There is a lot of public wrestling these days over the issue of justice. What is it? Who should receive it? Who is regularly denied it? My favorite definition of justice comes from scripture scholar Walter Brueggemann, who has said that justice is sorting out what belongs to whom, and then giving it back to them. In many cases, the sorting out process can be endless, so that the act of giving back may never fully take place. Commitment to justice requires a long view. Doing justice requires engagement, not just with concepts but with people. It requires moving beyond making arguments on paper and instead putting feet on the ground. It requires building relationships, not just with the people who support the same position, but with those who defend the other side; and particularly with those who are the victims of the injustice.
The Western cultural emphasis on consumption subliminally and overtly reiterates that we need more stuff to live a fulfilled life. From these messages, and the other social, political, and economic dynamics in play, a growing gap has developed between those who have more and those who have less. Justice challenges us to work toward a system in which everyone’s “enough” is closer together.
Doing justice requires seeing beyond what we want to see. Doing justice requires direct engagement, which means it gets messy, confusing, and frustrating. Doing justice requires getting on an uneven playing field and working to level it out. One cannot adequately do justice from a safe distance.
Doing justice makes the claim that what is normal is, in fact, not normal. Doing justice is seeing beyond what we want to see. The pandemic and subsequent lockdowns has torn off the veil on an economic and racial system that is inherently inequitable. People living in economic stability could work from home and retain their income and safety, whereas people in the direct service industry were more exposed to the virus and had to keep showing up to work to get paid (and by and large being
paid much less than people who remained at home). There has been an enormous desire to get back to normal; but underneath it was a desire to put the veil back on, and to limit what we see. The pandemic has brought an opportunity to put our collective hand into the world’s pain. When we have done so, it has often been with the expectation and desire that we pull our hands back out of that wound as soon as we can. Justice requires keeping the hand in longer. And it is critical that we put our hands into that pain.

DATA UNDER STUDY =>
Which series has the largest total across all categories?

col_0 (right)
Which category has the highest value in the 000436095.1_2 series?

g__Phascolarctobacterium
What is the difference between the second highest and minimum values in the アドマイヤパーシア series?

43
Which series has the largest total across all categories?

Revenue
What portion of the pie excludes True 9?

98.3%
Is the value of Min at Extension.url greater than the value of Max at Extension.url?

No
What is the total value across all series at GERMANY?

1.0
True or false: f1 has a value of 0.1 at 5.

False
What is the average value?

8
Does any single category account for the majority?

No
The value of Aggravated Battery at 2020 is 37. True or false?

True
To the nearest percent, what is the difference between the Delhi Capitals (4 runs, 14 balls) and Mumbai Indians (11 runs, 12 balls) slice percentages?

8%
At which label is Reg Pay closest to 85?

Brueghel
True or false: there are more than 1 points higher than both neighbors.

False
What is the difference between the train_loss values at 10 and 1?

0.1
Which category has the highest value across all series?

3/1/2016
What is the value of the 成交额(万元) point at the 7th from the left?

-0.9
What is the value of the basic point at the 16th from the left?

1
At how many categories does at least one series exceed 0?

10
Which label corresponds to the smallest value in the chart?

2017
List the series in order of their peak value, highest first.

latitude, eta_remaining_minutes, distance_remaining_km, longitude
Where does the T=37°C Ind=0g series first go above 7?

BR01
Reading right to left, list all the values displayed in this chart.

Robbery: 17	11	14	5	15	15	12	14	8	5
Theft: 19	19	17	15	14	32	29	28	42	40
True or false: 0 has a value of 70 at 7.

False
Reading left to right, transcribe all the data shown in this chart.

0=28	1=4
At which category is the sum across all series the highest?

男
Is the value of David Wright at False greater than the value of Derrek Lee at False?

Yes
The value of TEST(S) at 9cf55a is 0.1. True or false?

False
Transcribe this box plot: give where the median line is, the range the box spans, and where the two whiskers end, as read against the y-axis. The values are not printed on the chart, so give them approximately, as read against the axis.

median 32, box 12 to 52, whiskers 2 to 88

EXERCISE SET =>
**a.** Answer the following from the passage on justice:
(i) Whose definition of justice does the writer name as a favorite, and how is that person described?
(ii) What kind of system does justice challenge us to work toward?
(iii) According to the passage, what did the pandemic and subsequent lockdowns tear the veil off?
**b.** Reproduce the portion of the passage on justice starting with the words "The Western cultural" and going on through the words "a safe distance.", without any change.

ANSWER SET =>
**a.**
(i) Walter Brueggemann, described as a scripture scholar.
(ii) A system in which everyone's "enough" is closer together.
(iii) An economic and racial system that is inherently inequitable.

**b.**
The Western cultural emphasis on consumption subliminally and overtly reiterates that we need more stuff to live a fulfilled life. From these messages, and the other social, political, and economic dynamics in play, a growing gap has developed between those who have more and those who have less. Justice challenges us to work toward a system in which everyone’s “enough” is closer together.
Doing justice requires seeing beyond what we want to see. Doing justice requires direct engagement, which means it gets messy, confusing, and frustrating. Doing justice requires getting on an uneven playing field and working to level it out. One cannot adequately do justice from a safe distance.